After launch, logs are printed to the console and written via `tee` to the specified log file.

---

### Main Training Arguments (Excerpt)
- `--ref_num_nodes 1`, `--ref_num_gpus_per_node 8`: reference model process topology.
- `--actor_num_nodes 1`, `--actor_num_gpus_per_node 8`: actor-side topology.
- `--vllm_num_engines 8`, `--vllm_tensor_parallel_size 1`: vLLM inference concurrency and tensor parallelism.
- `--vllm_gpu_memory_utilization 0.6`: target GPU memory utilization for vLLM.
- `--init_kl_coef ${KL_COEF}`, `--use_kl_loss`, `--kl_estimator ${KL_TYPE}`: KL regularization settings.
- `--advantage_estimator group_norm`: advantage normalization strategy.
- `--pretrain ${MODEL_PATH}`: base model path/identifier.
- `--remote_rm_url /script/mathverify.py`: external reward service entry (local or remote URL).
- `--micro_train_batch_size 32`, `--train_batch_size 256`: micro-batch and global batch sizes.
- `--micro_rollout_batch_size 32`, `--rollout_batch_size 32`, `--n_samples_per_prompt 8`: rollout/generation batch settings.
- `--prompt_max_len 1024`, `--generate_max_len 3072`: max input and generation lengths.
- `--max_epochs 1`, `--max_samples 999999999`: epochs and sample upper bound.
- `--zero_stage 3`, `--bf16`, `--gradient_checkpointing`: DeepSpeed, mixed precision, and checkpointing.
- `--apply_chat_template`, `--packing_samples`: chat template and sample packing.
- `--prompt_data Openr1-Math-7k-4096.jsonl`, `--input_key question`, `--label_key label`: data and field mapping.
- `--vllm_sync_backend nccl`, `--enforce_eager`, `--vllm_enable_sleep`, `--deepspeed_enable_sleep`: distributed/scheduling optimizations.

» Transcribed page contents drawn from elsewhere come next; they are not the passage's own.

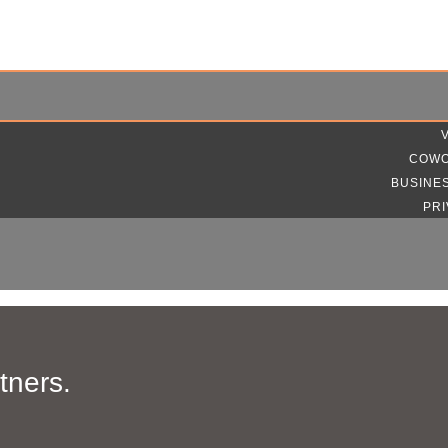
COWO
BUSINE
PRI
tners.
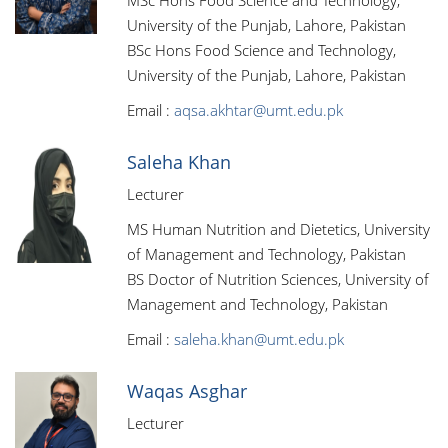
MSc Hons Food Science and Technology,
University of the Punjab, Lahore, Pakistan
BSc Hons Food Science and Technology,
University of the Punjab, Lahore, Pakistan
Email :
aqsa.akhtar@umt.edu.pk
Saleha Khan
Lecturer
MS Human Nutrition and Dietetics, University
of Management and Technology, Pakistan
BS Doctor of Nutrition Sciences, University of
Management and Technology, Pakistan
Email :
saleha.khan@umt.edu.pk
Waqas Asghar
Lecturer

Tune these configurations to match your hardware and task requirements.

---

### Outputs and Artifacts
- Logs: `${logfile}` (e.g., `/0.02-7B-k1-20250101-1200.log`).
- Checkpoints and weights: directories pointed to by `--save_path` and `--ckpt_path` (timestamped).
- Optional: `--save_hf_ckpt` saves in a HuggingFace-compatible format.

---

### FAQ
- Permission denied when writing outputs:
  - By default, logs and weights are written under `/`. Set `logfile`, `--save_path`, and `--ckpt_path` to a directory you can write to (e.g., `/workspace/outputs/...`).
- Dataset file not found:
  - Verify the `--prompt_data` path; using an absolute path is recommended.
- GPU count/topology mismatch:
  - Adjust `--actor_num_gpus_per_node`, `--ref_num_gpus_per_node`, `--vllm_num_engines`, etc., according to your resources.
- Reward service unavailable:
  - Check that `--remote_rm_url` points to an existing and usable script/service; replace with your own RM service address or local script if necessary.

---

### Customization and Extension
- Change the base model: edit `MODEL_PATH` (e.g., `Qwen2.5-Math-32B`) and ensure sufficient hardware.
- Change the KL estimator: edit `KL_TYPE` (e.g., `k1`, `k2`, `k3`, `forward_kl`, `reverse_kl`, based on OpenRLHF support).
- Adjust sequence lengths and batch sizes: tune `--prompt_max_len`, `--generate_max_len`, `--train_batch_size`, etc., to fit memory.
- Replace/enhance the reward model: point `--remote_rm_url` to your RM service or script to implement custom evaluation and reward signals.

---

### Reproducibility and Log Analysis
- Since logs are mirrored via `tee`, quickly inspect key stats with:
  ```bash
  grep -E "(loss|kl|reward|lr)" /path/to/your.log | tail -n 50
  ```
- Consider using visualization tools (e.g., TensorBoard or Weights & Biases) to track training curves.

---

### Disclaimer
This script is provided for example and reference only. Adapt it to your environment and objectives, and follow all applicable licenses for data and models.